Michele R. Schmalzel, Siena Heights University
Full manuscript: www.kon.org/urc/v12/schmalzel.html
Abstract:School counselors provide a range of services to students and can be particularly beneficial to middle school students, who are in a period of adjustment and change (Maples et al., 2005). These students may deal with difficulties such as family and or social problems, depression, and bullying. Thirty-five middle school students in a private Catholic school were surveyed to determine their feelings about school counselors. (The school currently does not have a school counselor.) In this study I examined whether students would be interested in having a school counselor available to them and what benefits they believed a school counselor could provide. The students surveyed have little experience with, or knowledge of, school counselors. Results showed the students have an interest in a school counselor and would be willing to see a counselor. Students also demonstrate an awareness that fellow students could benefit from a school counselor.

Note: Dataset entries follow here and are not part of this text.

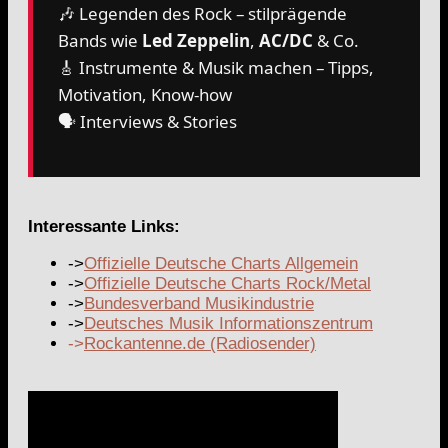
🎶 Legenden des Rock – stilprägende
Bands wie
Led Zeppelin
,
AC/DC
& Co.
🎸 Instrumente & Musik machen – Tipps,
Motivation, Know-how
🗣️ Interviews & Stories
Interessante Links:
->
Offizielle Deutsche Charts Allgemein
->
Offizielle Deutsche Charts Rock/Metal
->
Bundesverband Musikindustrie
->
Deutsches Musik Informationszentrum
->
Rockantenne.de (Radiosender)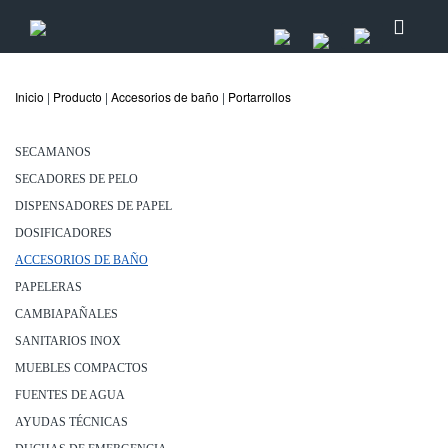
Inicio
|
Producto
|
Accesorios de baño
|
Portarrollos
SECAMANOS
SECADORES DE PELO
DISPENSADORES DE PAPEL
DOSIFICADORES
ACCESORIOS DE BAÑO
PAPELERAS
CAMBIAPAÑALES
SANITARIOS INOX
MUEBLES COMPACTOS
FUENTES DE AGUA
AYUDAS TÉCNICAS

Introduction Middle school is a time of great growth and possible turmoil for adolescents, which is why it is important to investigate school systems and how they shape the experiences and learning for students (Maples et al., 2005). The Catholic schools located in a Midwestern town in Michigan recently underwent a restructuring that resulted in a new middle for students in grades 5-8. Previously, there were three separate Catholic elementary schools located within a mile of each other, with each school housing kindergarten through 8th grade. The structure is now closer to that of a traditional middle school, and unfortunately, like many middle schools in the United States, the new middle school does not have a school counselor. The last decade has seen a drop in the number of middle schools with counselors, with only approximately half offering on-site counselors (Slade, 2003). It seems that school counselors would be beneficial, especially in a middle school environment.